The display protein is cloned into a vector that possess characteristics of both bacteriophage and plasmids, called phagemid. It contains two origins of replication; a– bacterial origin of replication which allows the propagation of the plasmid in the E. coli and an F1 phage origin for replication and packaging of single-stranded DNA (ssDNA).
This allows the phagemid vector to be packaged into the capsid of a bacteriophage. A helper phage is necessary to assist the assembly of the mature virions with their corresponding protein fragments.
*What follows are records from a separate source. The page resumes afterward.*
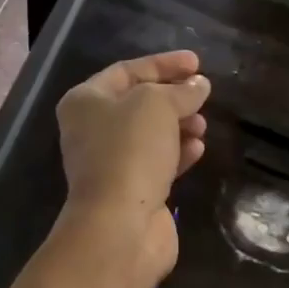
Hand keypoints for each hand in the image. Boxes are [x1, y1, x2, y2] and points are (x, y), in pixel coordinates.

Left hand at [55, 50, 209, 280]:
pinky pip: (157, 163)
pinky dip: (177, 153)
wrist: (119, 224)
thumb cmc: (130, 151)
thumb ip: (180, 91)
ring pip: (149, 135)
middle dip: (173, 98)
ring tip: (202, 126)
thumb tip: (199, 86)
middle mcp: (91, 130)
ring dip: (179, 126)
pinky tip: (197, 150)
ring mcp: (110, 163)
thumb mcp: (156, 105)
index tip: (197, 63)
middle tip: (202, 96)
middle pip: (138, 104)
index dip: (163, 64)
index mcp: (85, 101)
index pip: (127, 71)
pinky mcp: (130, 191)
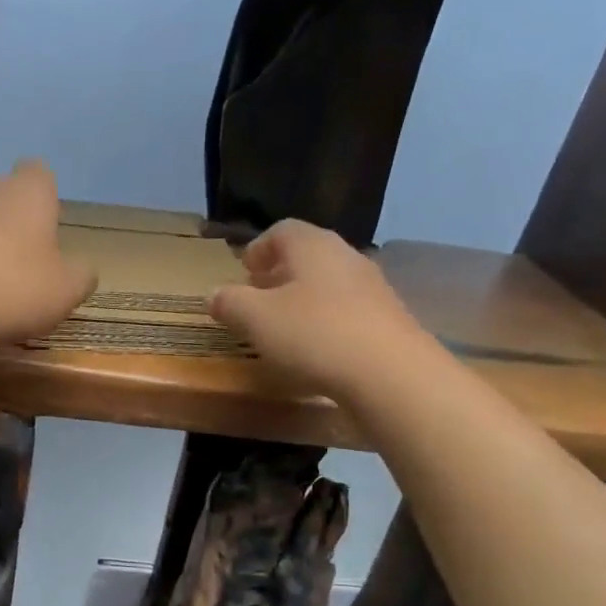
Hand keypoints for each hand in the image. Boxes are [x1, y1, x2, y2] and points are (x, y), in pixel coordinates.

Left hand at [0, 161, 97, 347]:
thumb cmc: (12, 287)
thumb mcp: (66, 290)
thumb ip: (80, 275)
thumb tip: (82, 269)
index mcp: (28, 191)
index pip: (39, 172)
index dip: (47, 196)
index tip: (51, 226)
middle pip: (3, 193)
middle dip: (13, 218)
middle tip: (27, 256)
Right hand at [209, 220, 434, 397]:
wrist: (390, 374)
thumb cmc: (314, 335)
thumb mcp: (256, 319)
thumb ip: (230, 303)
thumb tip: (214, 294)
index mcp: (312, 246)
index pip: (281, 231)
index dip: (258, 248)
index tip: (243, 272)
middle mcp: (345, 256)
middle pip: (307, 256)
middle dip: (279, 274)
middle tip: (257, 298)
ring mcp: (372, 287)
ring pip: (328, 283)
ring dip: (302, 299)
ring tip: (283, 327)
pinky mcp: (387, 319)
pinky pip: (347, 310)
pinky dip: (325, 321)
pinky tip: (316, 349)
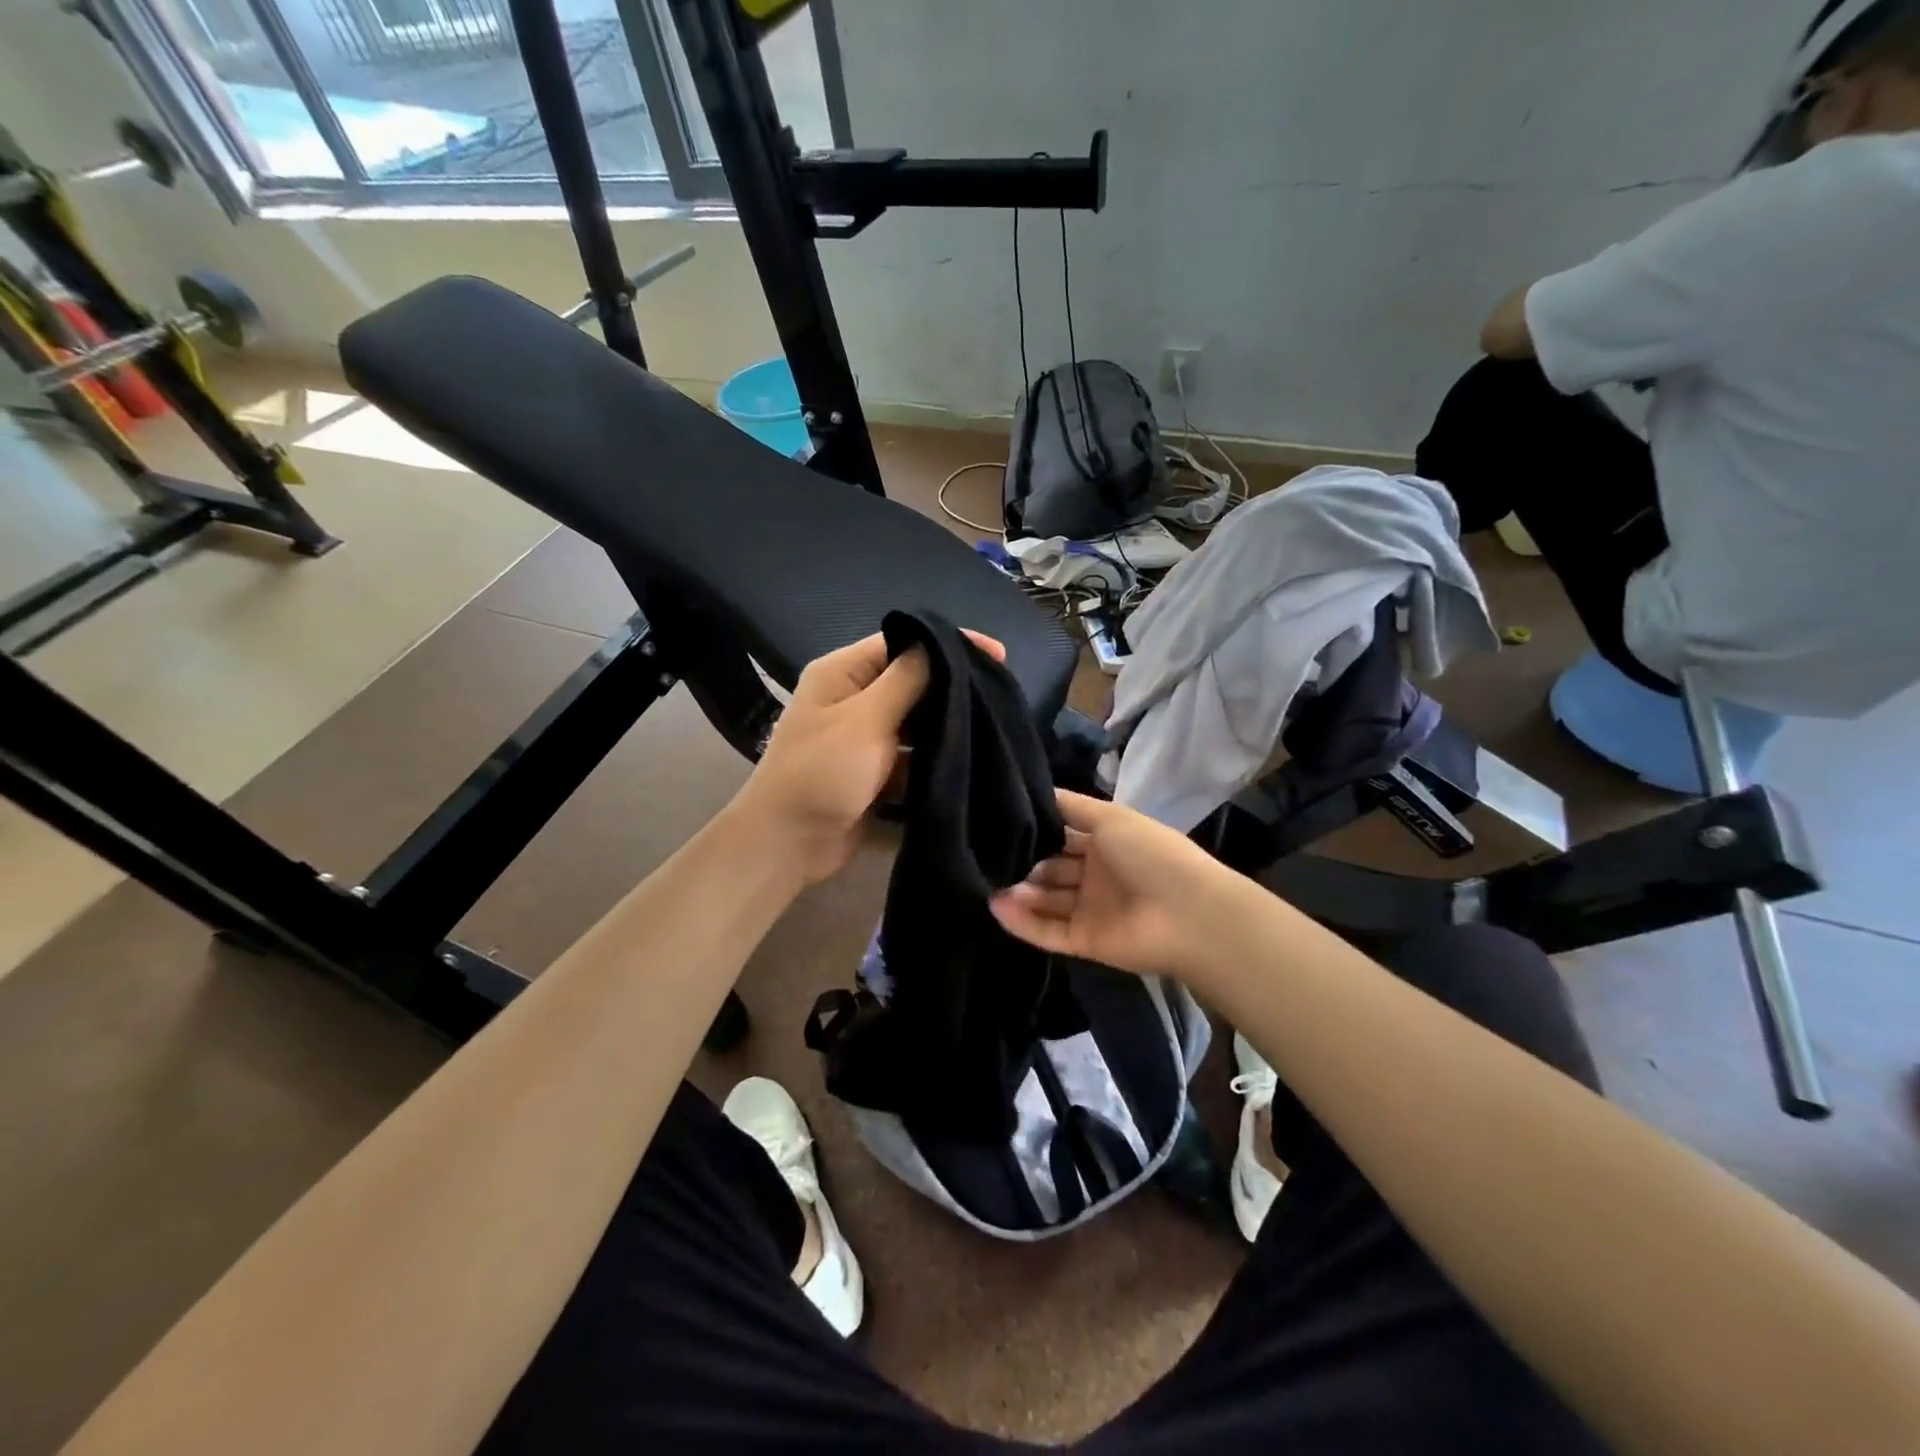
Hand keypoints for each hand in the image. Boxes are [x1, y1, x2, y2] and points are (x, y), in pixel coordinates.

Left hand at [732, 630, 1004, 884]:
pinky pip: (911, 754)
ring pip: (915, 720)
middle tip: (1000, 694)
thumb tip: (943, 646)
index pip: (903, 642)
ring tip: (992, 727)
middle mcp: (853, 697)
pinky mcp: (873, 770)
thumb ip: (907, 680)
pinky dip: (933, 757)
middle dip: (952, 688)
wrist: (787, 844)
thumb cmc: (822, 772)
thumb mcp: (866, 719)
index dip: (949, 644)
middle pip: (912, 681)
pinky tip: (968, 760)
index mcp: (844, 672)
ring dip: (946, 726)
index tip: (996, 655)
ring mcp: (862, 736)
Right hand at [989, 790, 1245, 979]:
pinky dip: (1023, 922)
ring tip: (986, 881)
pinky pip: (1048, 932)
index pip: (1064, 834)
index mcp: (1107, 842)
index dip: (1037, 829)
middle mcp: (1097, 874)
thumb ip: (1072, 807)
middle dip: (1023, 861)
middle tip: (987, 854)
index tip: (1000, 820)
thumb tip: (1038, 792)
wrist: (1190, 915)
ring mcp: (1091, 910)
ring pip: (1046, 900)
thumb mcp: (1111, 818)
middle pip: (1051, 868)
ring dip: (1019, 892)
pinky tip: (996, 907)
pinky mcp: (1085, 941)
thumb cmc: (1151, 855)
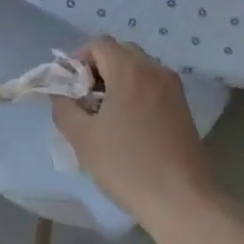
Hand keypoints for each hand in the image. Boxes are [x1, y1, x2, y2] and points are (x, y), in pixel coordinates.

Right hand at [51, 36, 215, 223]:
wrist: (180, 200)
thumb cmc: (126, 165)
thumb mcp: (82, 137)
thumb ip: (64, 107)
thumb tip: (61, 94)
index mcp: (130, 71)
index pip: (99, 44)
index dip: (78, 59)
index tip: (70, 87)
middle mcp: (155, 70)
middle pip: (120, 51)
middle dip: (98, 68)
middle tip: (85, 99)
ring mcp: (173, 88)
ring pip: (138, 67)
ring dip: (117, 80)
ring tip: (106, 114)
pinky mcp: (183, 107)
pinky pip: (153, 85)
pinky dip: (135, 91)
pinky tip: (128, 124)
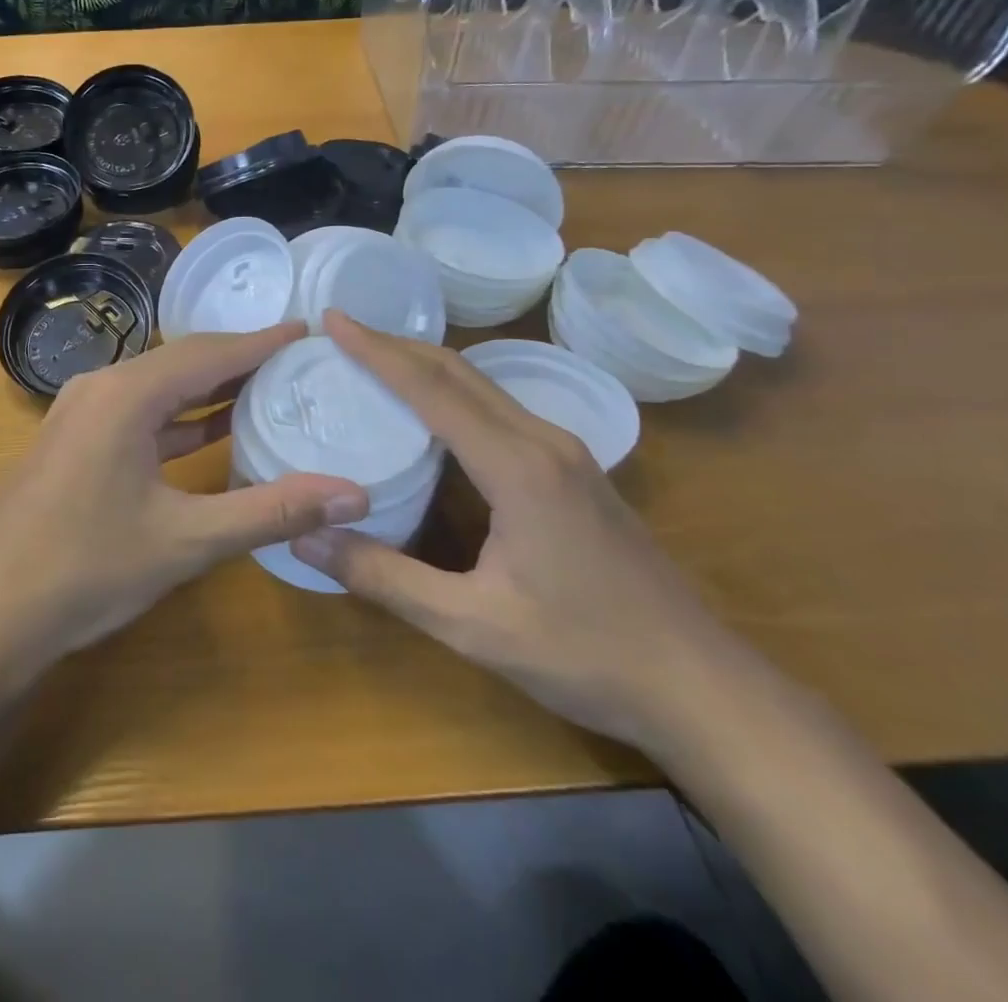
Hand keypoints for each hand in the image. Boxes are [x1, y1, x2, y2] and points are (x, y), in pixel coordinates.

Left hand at [0, 323, 370, 683]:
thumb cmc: (86, 569)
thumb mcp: (186, 541)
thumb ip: (270, 511)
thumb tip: (355, 495)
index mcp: (125, 395)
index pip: (207, 354)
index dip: (260, 342)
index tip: (306, 329)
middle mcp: (100, 389)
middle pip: (181, 363)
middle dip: (238, 360)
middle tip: (296, 359)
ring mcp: (81, 415)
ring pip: (158, 389)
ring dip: (208, 390)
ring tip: (267, 386)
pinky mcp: (74, 443)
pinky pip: (138, 416)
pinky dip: (178, 419)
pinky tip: (211, 430)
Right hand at [290, 312, 745, 753]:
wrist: (702, 687)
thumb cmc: (585, 655)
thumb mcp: (471, 625)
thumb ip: (384, 578)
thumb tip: (305, 539)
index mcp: (518, 466)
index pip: (433, 389)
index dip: (377, 352)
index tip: (333, 319)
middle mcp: (543, 441)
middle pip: (460, 372)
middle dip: (397, 347)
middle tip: (342, 335)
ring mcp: (566, 453)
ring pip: (483, 386)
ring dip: (426, 366)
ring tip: (374, 362)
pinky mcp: (574, 471)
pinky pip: (499, 410)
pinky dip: (453, 393)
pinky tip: (431, 414)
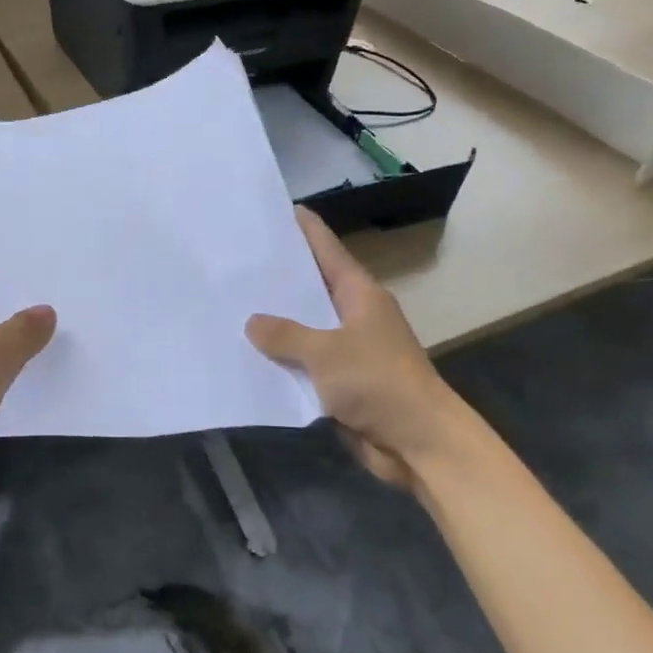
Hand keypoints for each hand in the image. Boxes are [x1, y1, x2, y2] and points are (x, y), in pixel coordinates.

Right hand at [247, 208, 465, 487]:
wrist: (420, 443)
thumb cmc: (378, 382)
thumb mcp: (325, 352)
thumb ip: (285, 334)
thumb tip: (252, 322)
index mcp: (359, 293)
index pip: (327, 248)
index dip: (305, 228)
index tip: (279, 208)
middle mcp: (355, 314)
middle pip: (313, 286)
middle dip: (280, 275)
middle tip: (238, 257)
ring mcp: (350, 348)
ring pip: (306, 326)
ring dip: (277, 321)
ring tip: (233, 303)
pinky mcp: (343, 380)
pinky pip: (306, 361)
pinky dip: (283, 357)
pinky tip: (250, 353)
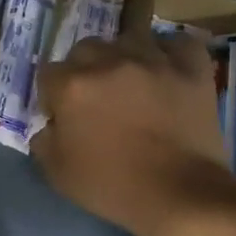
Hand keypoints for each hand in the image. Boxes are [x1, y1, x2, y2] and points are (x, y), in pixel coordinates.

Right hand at [31, 33, 235, 235]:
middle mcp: (109, 62)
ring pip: (129, 39)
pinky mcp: (191, 68)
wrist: (180, 195)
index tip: (62, 116)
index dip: (53, 96)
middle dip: (85, 70)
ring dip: (124, 57)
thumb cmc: (112, 186)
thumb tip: (50, 124)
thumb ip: (43, 140)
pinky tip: (167, 69)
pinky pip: (178, 43)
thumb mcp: (57, 172)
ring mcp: (153, 61)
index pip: (48, 74)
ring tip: (131, 80)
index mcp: (72, 86)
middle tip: (96, 98)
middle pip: (86, 49)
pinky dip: (171, 53)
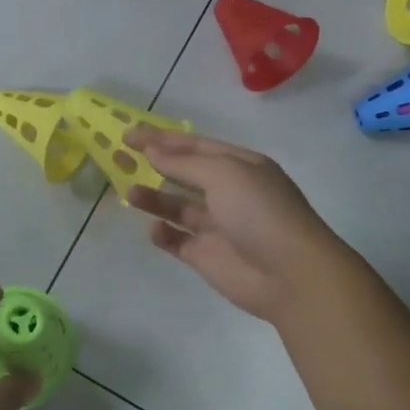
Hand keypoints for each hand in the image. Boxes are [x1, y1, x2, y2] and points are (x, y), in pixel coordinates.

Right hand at [125, 127, 356, 323]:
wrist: (291, 275)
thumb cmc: (260, 212)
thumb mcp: (224, 174)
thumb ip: (184, 163)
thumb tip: (152, 151)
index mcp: (240, 166)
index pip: (195, 146)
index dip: (162, 139)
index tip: (128, 135)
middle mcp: (229, 192)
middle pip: (183, 173)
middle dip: (153, 164)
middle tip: (118, 157)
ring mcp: (217, 226)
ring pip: (177, 206)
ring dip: (153, 198)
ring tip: (128, 193)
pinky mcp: (206, 256)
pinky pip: (177, 240)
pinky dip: (163, 234)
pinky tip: (155, 229)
Screening is used to identify high affinity binding partners of the display protein. Phage that present the protein of interest are put in contact with the ligand of interest which is immobilised on a microtiter plate. This allows binding of the applied phages to the mobilised ligands.
A wash step then eliminates non-specific binding and the adsorbed (bound) phages are eluted. The phagemid is then transformed in E. coli cells for amplification. This allows the virus to undergo lysogeny and produce multiple copies of the virus with the display protein joined, or conjugated to the structural proteins of the coat. The process allows only the highest affinity ligands to bind.
Applications of phage display
Phage display is used to discover peptides and proteins in order to discover better mechanisms of drug discovery and delivery, production of diagnostic tests for disease monitoring, and evaluating the efficacy of treatments. The libraries of genetically modified phages are central to proteomic, immunological and cellular research.
The process of linking a gene encoding a protein of interest with the viral coat protein gene causes the phage to phenotypically display the protein on the coat; the encoding gene remains in the phage genome.
The process links genotype (genetic constituent that encodes a characteristic) and phenotype (observable characteristics), allowing identification of the coding sequences of binding proteins.